The monthly survey is conducted in association with Markit, a leading global financial information services company, and the Supply Chain Management Association.
RBC said Monday the survey highlights falling volumes of incoming new work and employment numbers across the sector.
Softer demand patterns also contributed to more cautious inventory policies and lower input buying in February.
The results, the lowest since the survey began in October 2010, signalled "a moderate deterioration in overall business conditions across the manufacturing sector," the bank said.
"February's data reflects the hit to confidence from the oil price shock with the weakness most evident in the energy intensive regions of the country," RBC chief economist Craig Wright said.
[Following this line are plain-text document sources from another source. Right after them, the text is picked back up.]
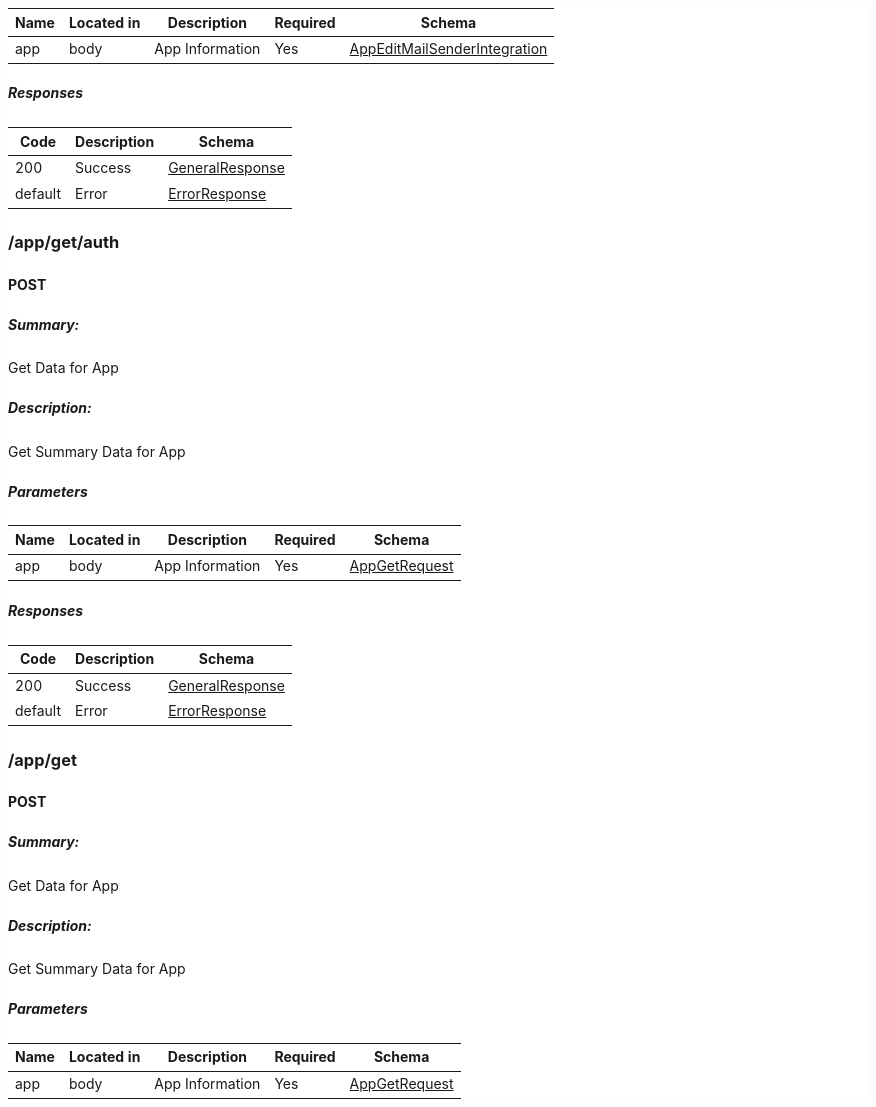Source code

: | Name | Located in | Description | Required | Schema |
| ---- | ---------- | ----------- | -------- | ---- |
| app | body | App Information | Yes | [AppEditMailSenderIntegration](#appeditmailsenderintegration) |

##### Responses

| Code | Description | Schema |
| ---- | ----------- | ------ |
| 200 | Success | [GeneralResponse](#generalresponse) |
| default | Error | [ErrorResponse](#errorresponse) |

### /app/get/auth

#### POST
##### Summary:

Get Data for App

##### Description:

Get Summary Data for App

##### Parameters

| Name | Located in | Description | Required | Schema |
| ---- | ---------- | ----------- | -------- | ---- |
| app | body | App Information | Yes | [AppGetRequest](#appgetrequest) |

##### Responses

| Code | Description | Schema |
| ---- | ----------- | ------ |
| 200 | Success | [GeneralResponse](#generalresponse) |
| default | Error | [ErrorResponse](#errorresponse) |

### /app/get

#### POST
##### Summary:

Get Data for App

##### Description:

Get Summary Data for App

##### Parameters

| Name | Located in | Description | Required | Schema |
| ---- | ---------- | ----------- | -------- | ---- |
| app | body | App Information | Yes | [AppGetRequest](#appgetrequest) |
"Over time we expect the weaker Canadian dollar and stronger U.S. economy to turn sentiment higher."
The headline RBC PMI reflects changes in output, new orders, employment, inventories and supplier delivery times.
Among key findings of February survey: manufacturing PMI was at lowest level in almost 4 1/2 years, output, new orders and employment all decreased and a weaker exchange rate for the Canadian dollar led to "robust and accelerated" input cost inflation.